Bugzilla – Bug 10326
make "user:password" in URLs a SYNTAX_ERR
Last modified: 2012-11-24 16:12:02 UTC
Currently "user:password" is an optional feature and I would rather kill support for it entirely than leave it as such. Now it cannot be tested basically.
Can we do this?
How do implementations currently behave in this case?
Webkit/Gecko both allow it. Opera prompts the user and does not let the user/password arguments of open() override it. I believe Internet Explorer does throw, but I cannot test it.
Turns out Internet Explorer 9 does not throw (reportedly).
I think the simplest way forward is to remove
If the "user:password" format in the userinfo production
is not supported for the relevant scheme and url contains
this format raise a SYNTAX_ERR and terminate these steps.
from the specification and let the URL parsing specification handle the details as to whether such URLs resolve or not.
For http/https they probably ought to resolve given the implementations that support them and I will add tests to the test suite for that.
IE9 doesn't support this syntax (it follows http://support.microsoft.com/kb/834489). The IE9 preview builds only demonstrate the platform and don't impose many security constraints including this one.
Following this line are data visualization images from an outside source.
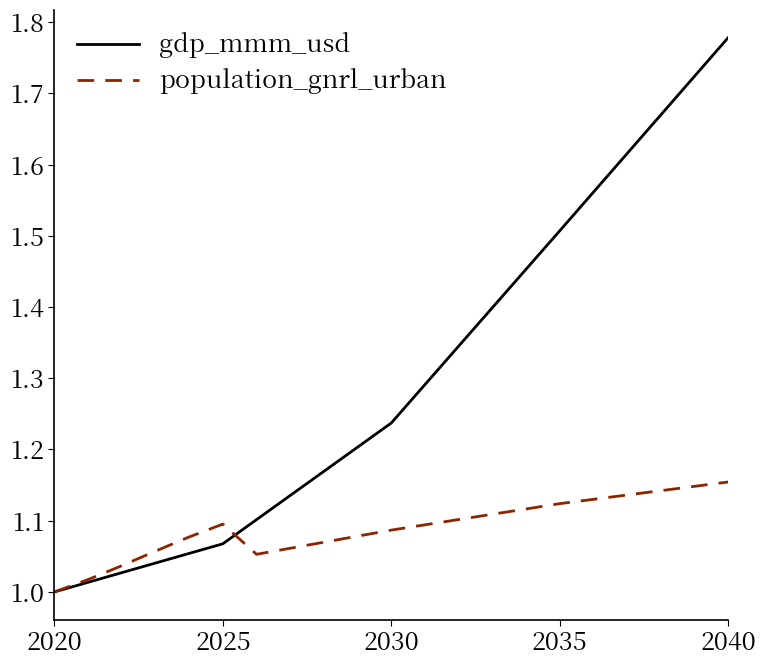

How many population_gnrl_urban values are between 1 and 2?

21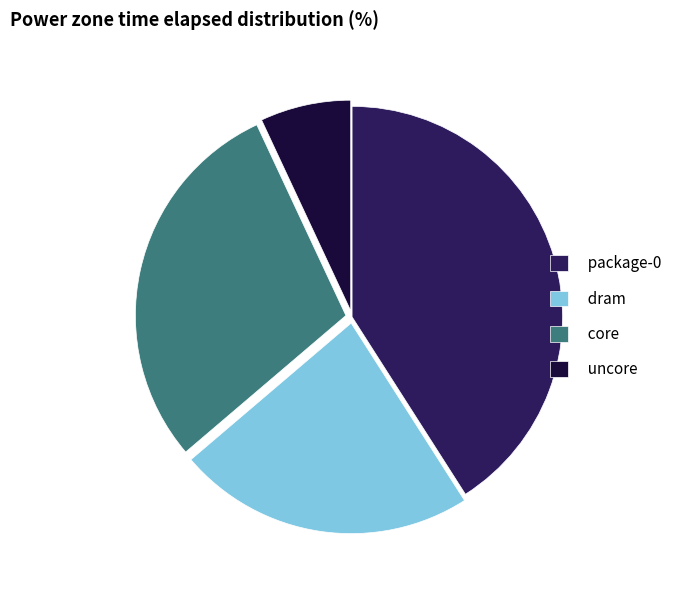

What is the ratio of the value at package-0 to the value at core?

1.4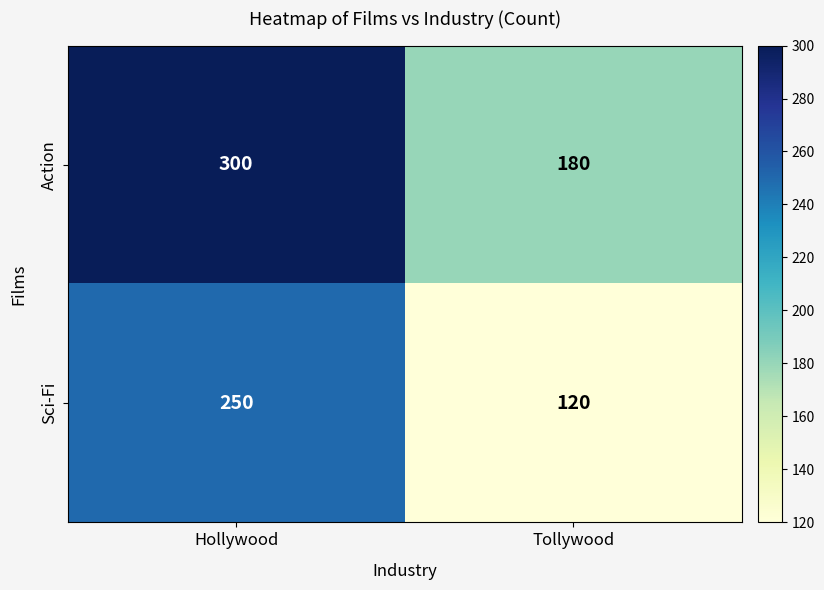

What is the difference between the maximum and minimum values in the Action series?

120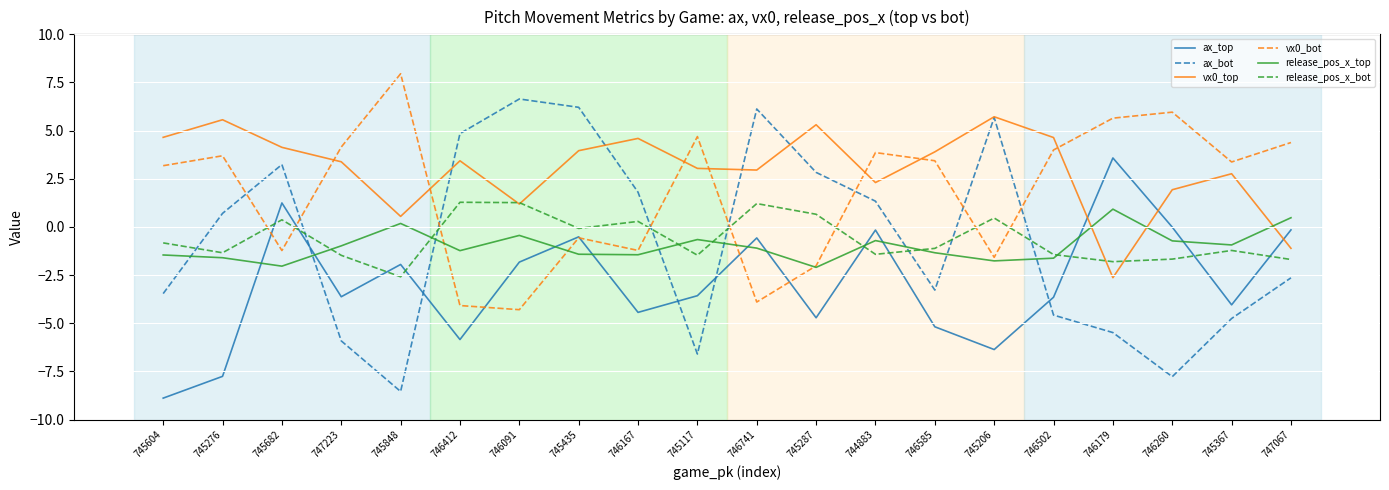

Count the number of categories in the chart.

20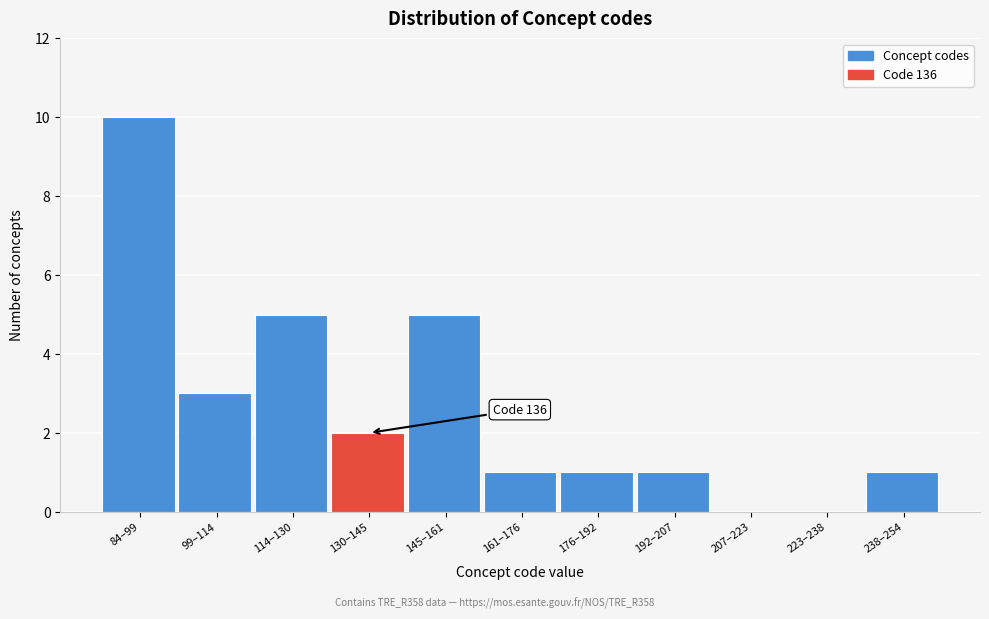

Reading left to right, list all the values displayed in this chart.

84–99=10	99–114=3	114–130=5	130–145=2	145–161=5	161–176=1	176–192=1	192–207=1	207–223=0	223–238=0	238–254=1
The underlying web browser control platform makes this an option for the host application. When Internet Explorer is the host, the constraint is enforced.
Adrian, sorry for not following up, does that mean IE does not support it in any URL, regardless of the scheme?
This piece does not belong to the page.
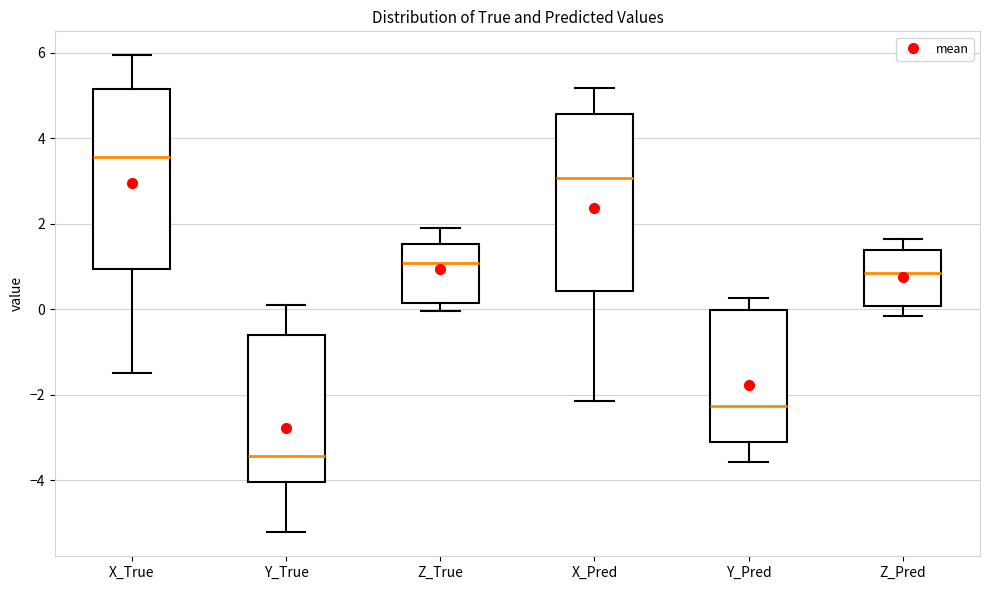

Where is the lower edge of the box for Z_True on the y-axis? The values are not printed on the chart, so give them approximately, as read against the axis.

0.2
I think we still support it for ftp://.
So I guess this is really a URL "bug". And about whether userinfo in an http/https URL should render it invalid. Only Internet Explorer appears to do this so I'm inclined to call it a bug in Internet Explorer unless there are particularly compelling reasons for everyone to align with their behavior.
The situation in specs land is now as follows: user:password support is mandatory.